Search
Choose a style
Dark
Light
Time to read: 4 min

FSB warns ‘global’ crypto oversight is still local — and arbitrage-ready

Image representing FSB oversight
Image: Shutterstock

Of jurisdictions reviewed, 11 (39%) have finalised a crypto-asset framework that addresses financial-stability risks; 8 (29%) are consulting or finalising; 3 (11%) are partial; 6 (21%) are still early-stage.

Regulators have spent two years writing rules for crypto and stablecoins. The Financial Stability Board now says the hard part – making them work across borders – has barely begun, leaving gaps big enough for the next crisis to slip through.
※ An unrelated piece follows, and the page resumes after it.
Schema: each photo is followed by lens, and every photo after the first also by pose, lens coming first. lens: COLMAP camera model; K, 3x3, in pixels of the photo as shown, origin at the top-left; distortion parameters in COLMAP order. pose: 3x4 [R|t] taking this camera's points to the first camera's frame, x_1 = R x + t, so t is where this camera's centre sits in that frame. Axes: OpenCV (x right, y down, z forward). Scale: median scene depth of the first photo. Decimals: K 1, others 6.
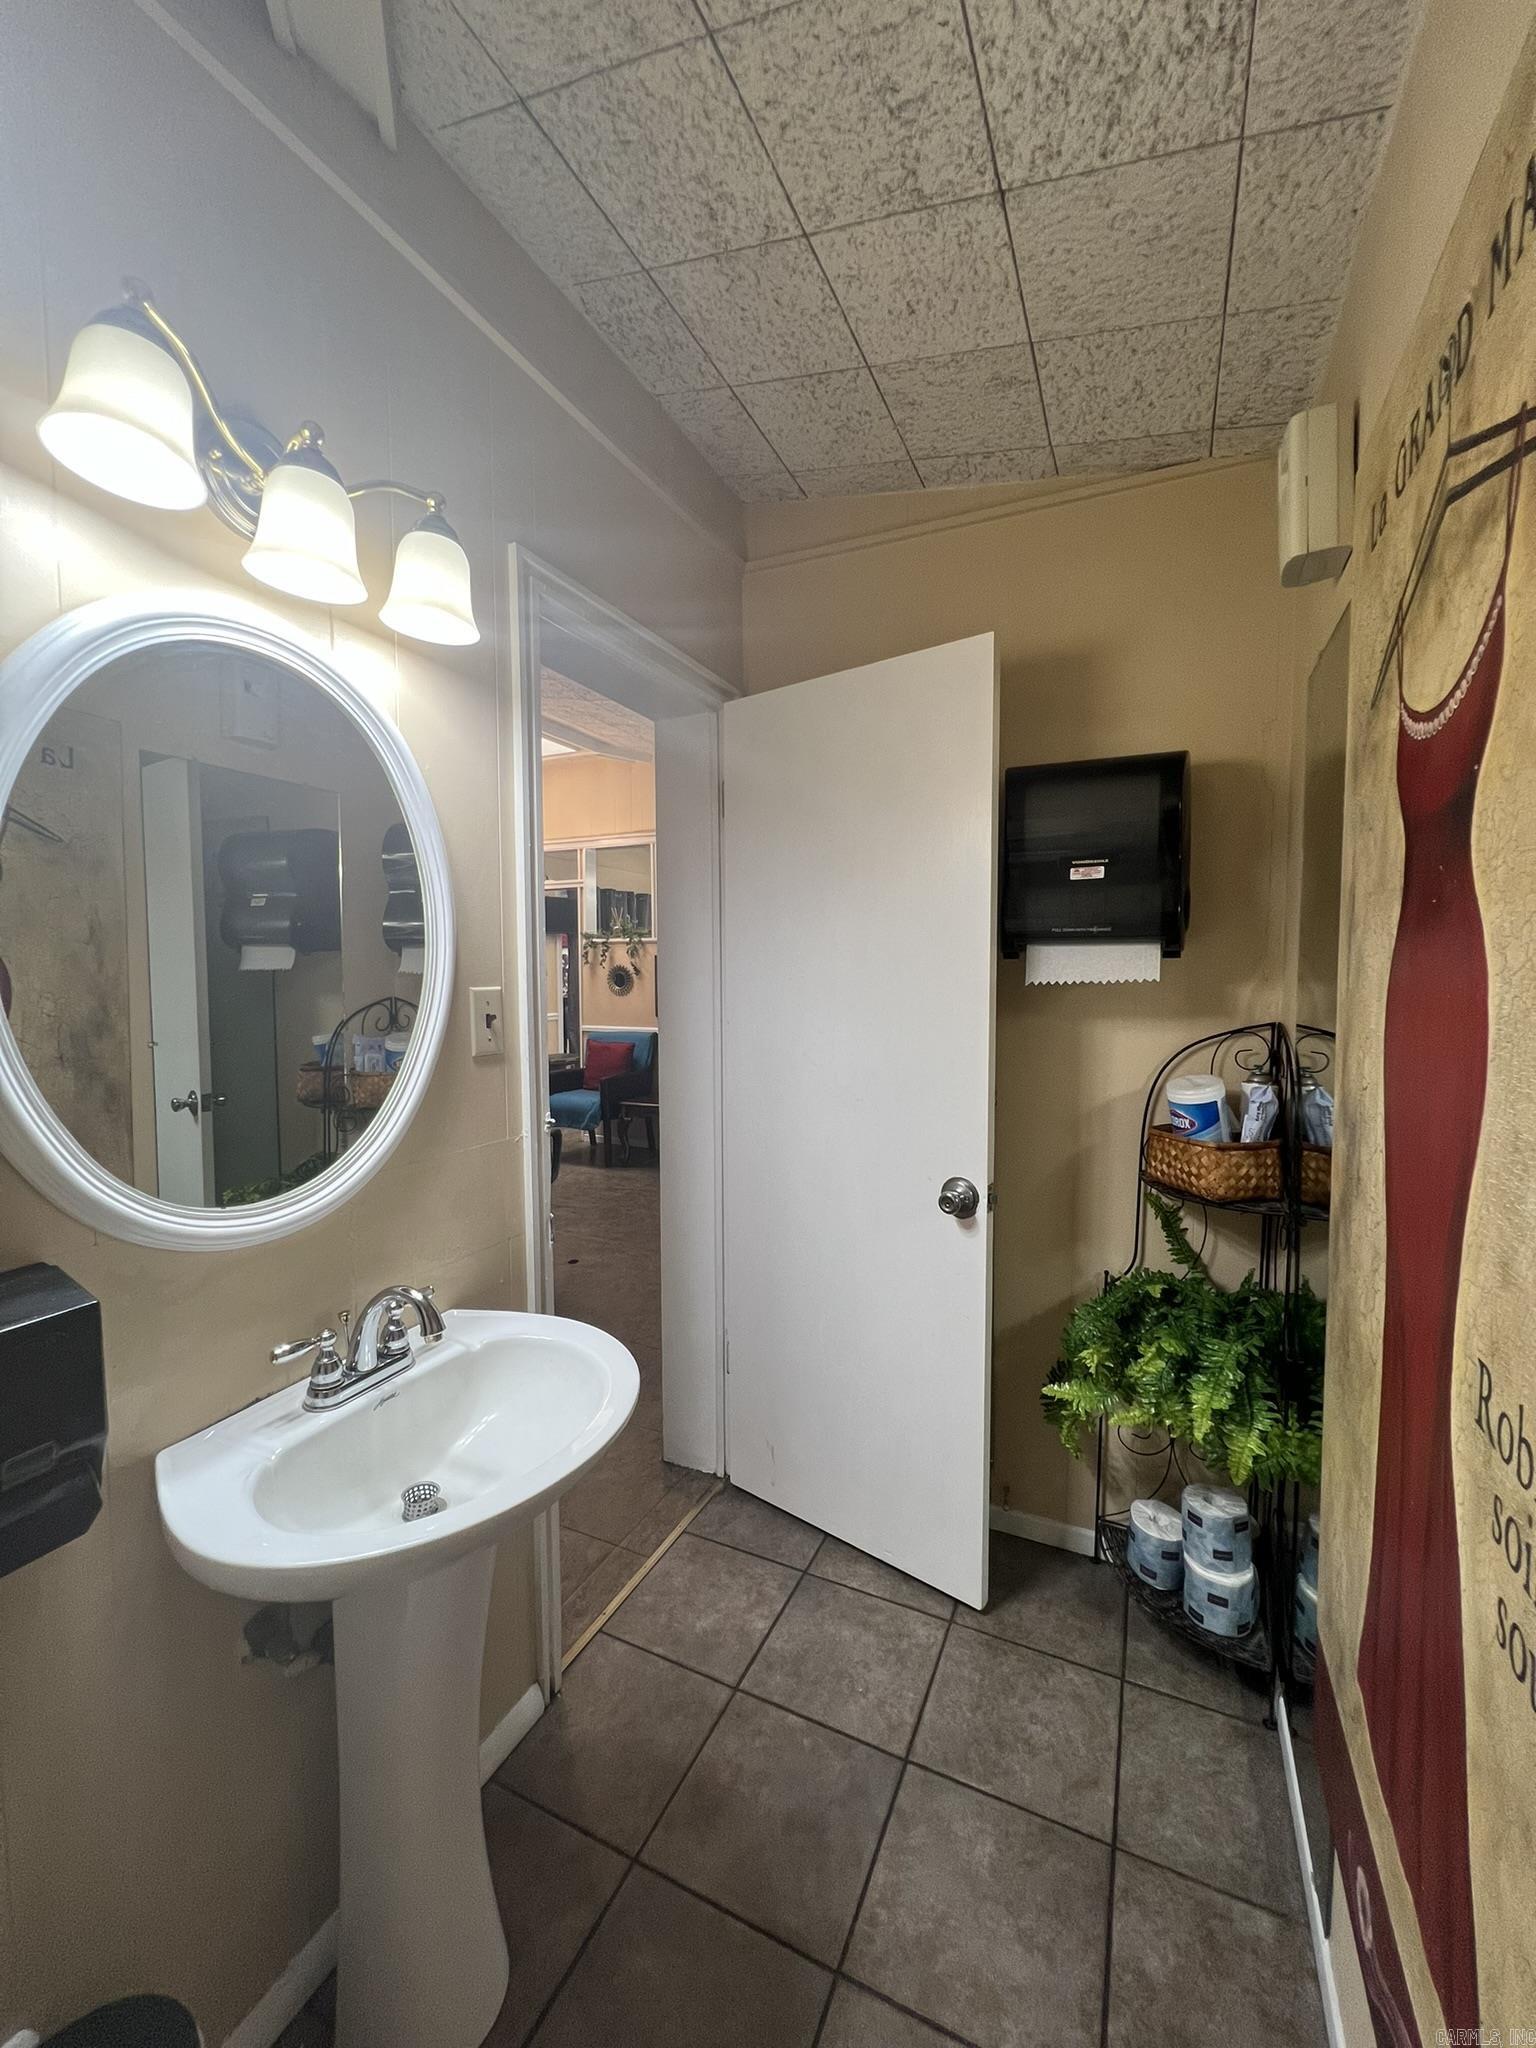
lens RADIAL K [[817.1, 0, 773.9], [0, 817.1, 1020.4], [0, 0, 1]] dist [-0.000982, 0.000213]
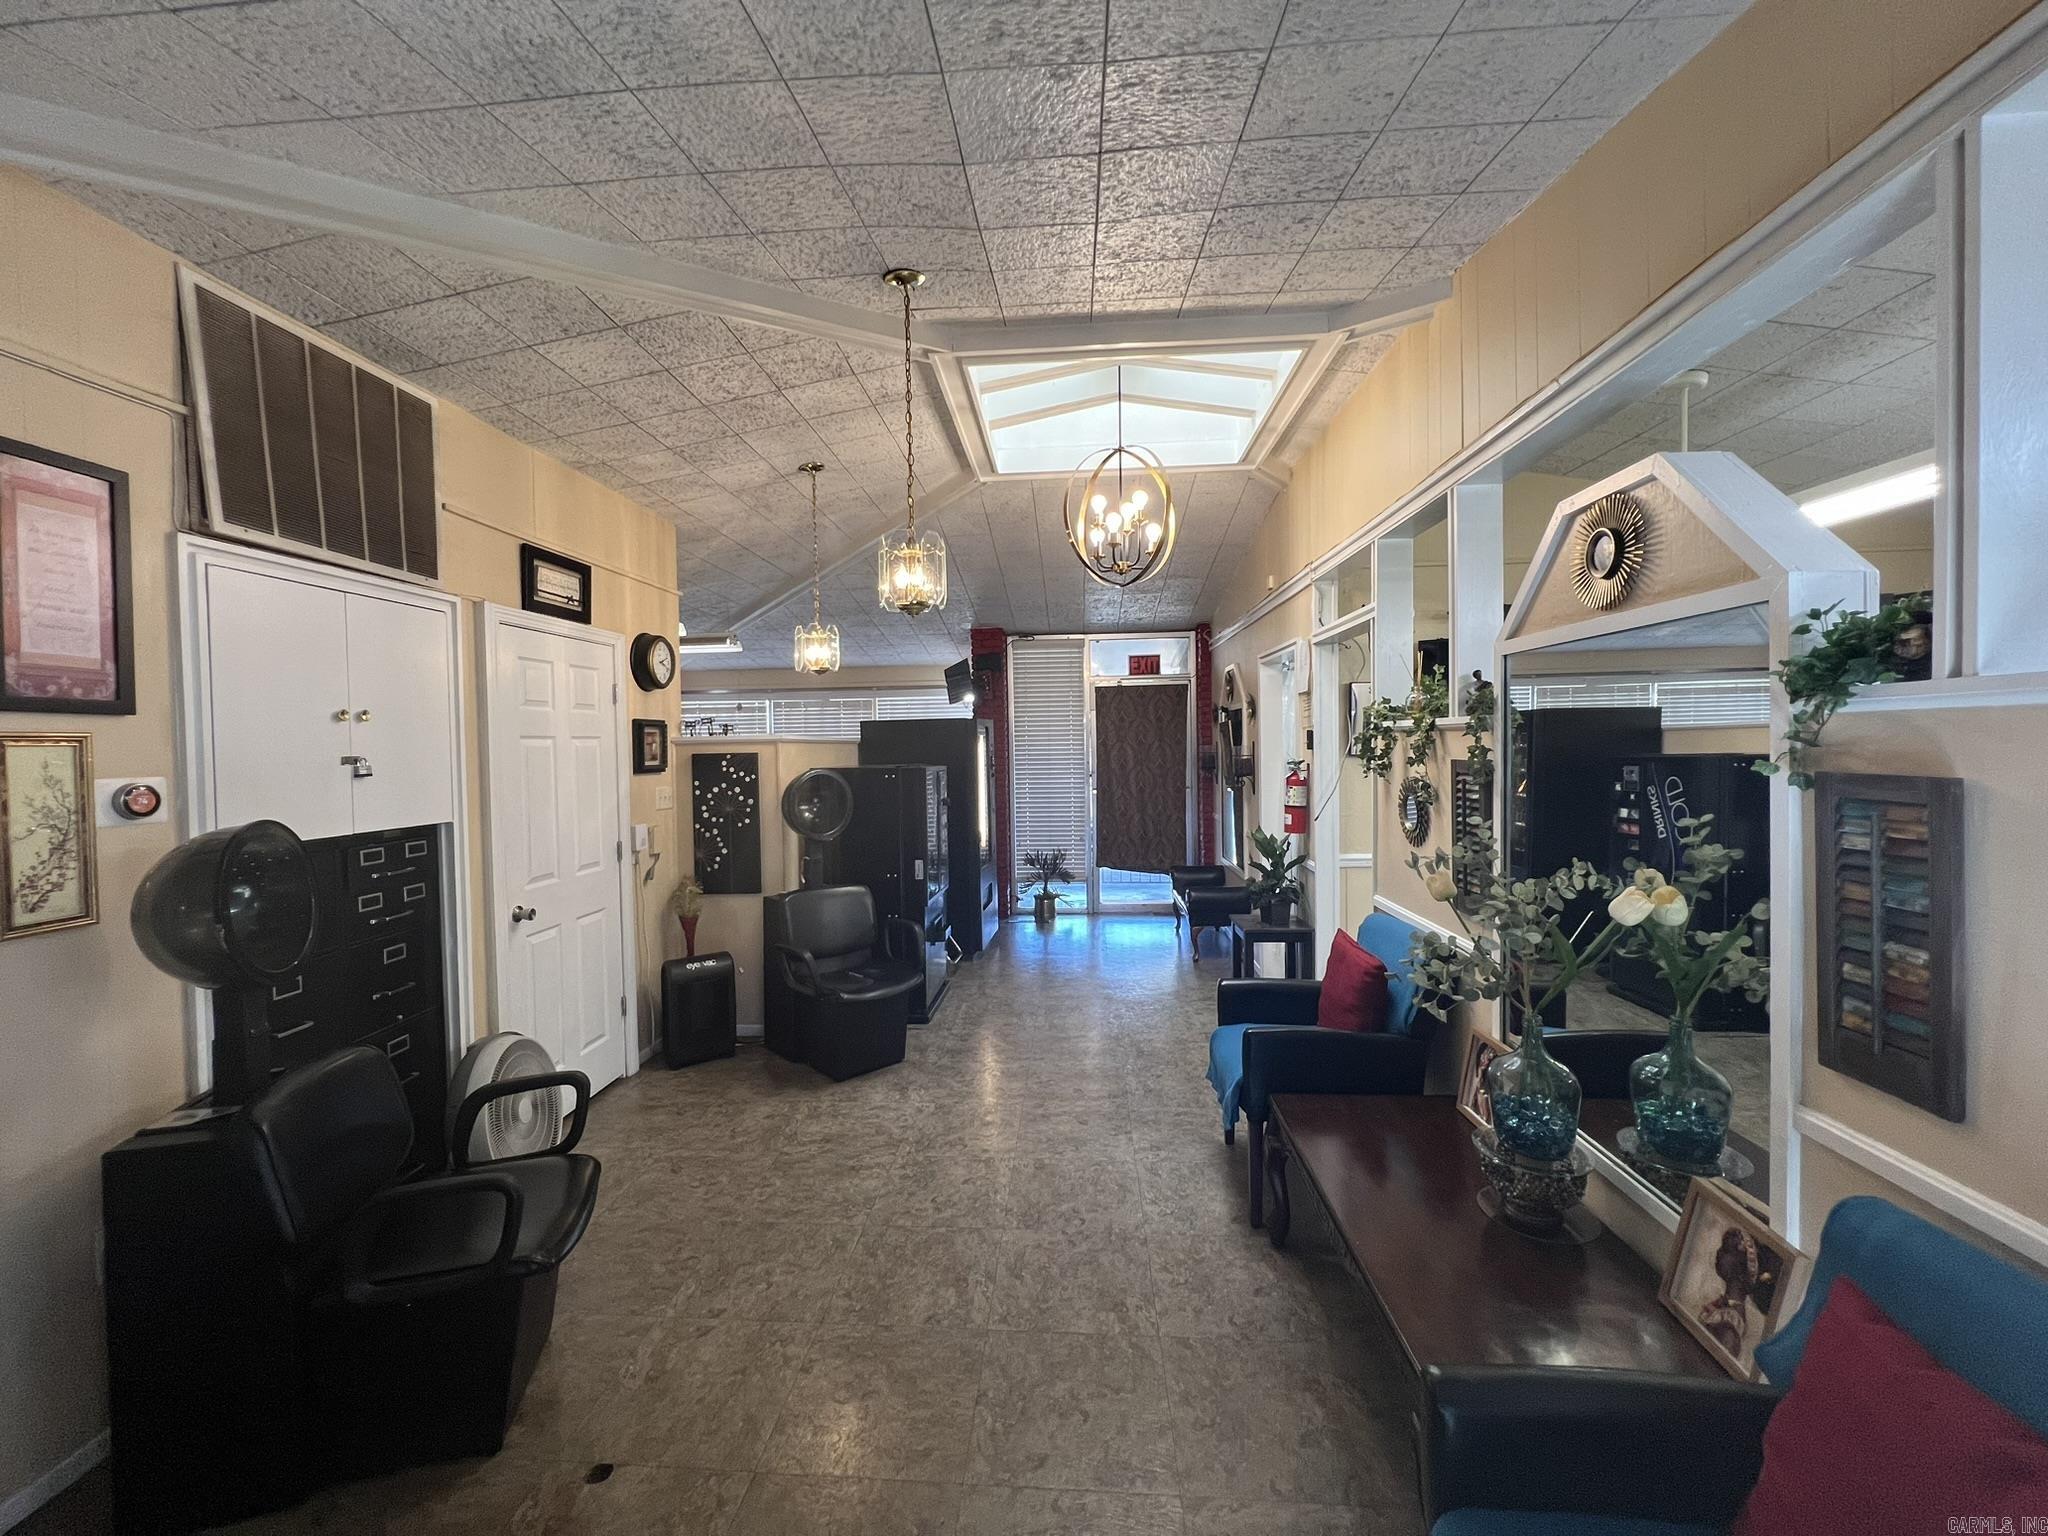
lens RADIAL K [[817.1, 0, 1019.8], [0, 817.1, 761.0], [0, 0, 1]] dist [-0.000982, 0.000213]
pose [[0.353899, 0.009870, -0.935231, 0.159339], [-0.040289, 0.999177, -0.004701, -0.066453], [0.934415, 0.039344, 0.354006, 0.644269]]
The FSB’s thematic peer review, released on October 16, finds countries relying on cooperation pacts that were designed for yesterday’s markets and are still used mainly to license firms or pursue one-off investigations, not to police day-to-day risks that spill across jurisdictions.

The peer review examines how 37 jurisdictions (FSB members plus selected others) have translated last year’s “same activity, same risk, same regulation” blueprint into law. A companion information note with IOSCO maps how 20 markets are applying market-integrity and investor-protection rules to crypto intermediaries.

Together, the reports paint a picture of visible progress, but with uneven depth and little of the real-time, cross-border supervision that crypto actually demands.

Summary of implementation status for crypto-assets.

The headline risk: cooperation that stops at the border

Most authorities lean on IOSCO’s multilateral memoranda of understanding (MMoU/EMMoU). Those tools were built for securities enforcement and authorisations; the FSB finds they are “mainly used for enforcement” and “do not currently extend to financial stability risks.”

Banking supervisors and stability authorities are often outside these pacts altogether, creating blind spots when a crypto firm spans payments, banking rails and trading venues.

Where bespoke mechanisms do exist, they are young and sporadically used. Some jurisdictions have begun widening MoUs from licensing to enforcement or enabling cross-border on-site inspections, but the review concludes there is still “no evidence” that current arrangements adequately support sharing information relevant to systemic risk. Legal barriers to sharing confidential or personal data compound the problem.

Stablecoins: same promises, different rulebooks

The FSB flags wide divergence in core prudential requirements for stablecoin issuers—capital, liquidity, reserve custody and eligibility, redemption and wind-down planning.

Those differences matter for payments: identical tokens can face contradictory obligations depending on where the issuer is domiciled or where reserves are held, fragmenting liquidity and inviting regulatory arbitrage.

The Board’s remedy is blunt: jurisdictions should close gaps with specific focus on liquidity risk management, capital buffers, stress testing, user redemption, reserve custody and recovery and resolution planning.

What’s been built so far

A growing group of markets now have final frameworks on the books.

The FSB list includes the EU, Hong Kong, Japan, Singapore, Türkiye and others; in total, 11 jurisdictions are in the “finalised” column. Several more, including the UK and Australia, have proposals that are not yet in force. But rules on high-impact activities such as crypto borrowing and lending are far from universal, and the review notes persistent variation in how authorities scope, license and examine multi-function crypto intermediaries.

On supervisory posture, the FSB sees a split: among members with regimes in place, attention is shifting towards recovery and resolution planning for crypto firms and stablecoin arrangements; non-members are still prioritising consumer protection, fraud controls and disclosures as they build capacity.

The divergence reflects different stages of the rulemaking cycle—and adds to inconsistency in the near term.

The IOSCO lens: market integrity still lags

IOSCO’s parallel stock-take focuses on governance, conflicts, custody, retail protections, disclosures and market-abuse controls across 20 jurisdictions.

It underscores that information-sharing should span the entire regulatory lifecycle rather than flare up only when something breaks. That is not how most regimes operate today.

The FSB’s most pointed conclusion is that the world has built national frameworks without the connective tissue to manage cross-border failures or fast-moving spillovers between crypto and traditional finance. That leaves central banks and market regulators trying to monitor systemic linkages with limited data and cooperation tools not designed for stability work.

In the near term, the Board wants jurisdictions to prioritise full implementation of its 2023 framework and to align stablecoin rules, improve supervisory data and extend cooperation beyond licensing and case-by-case enforcement.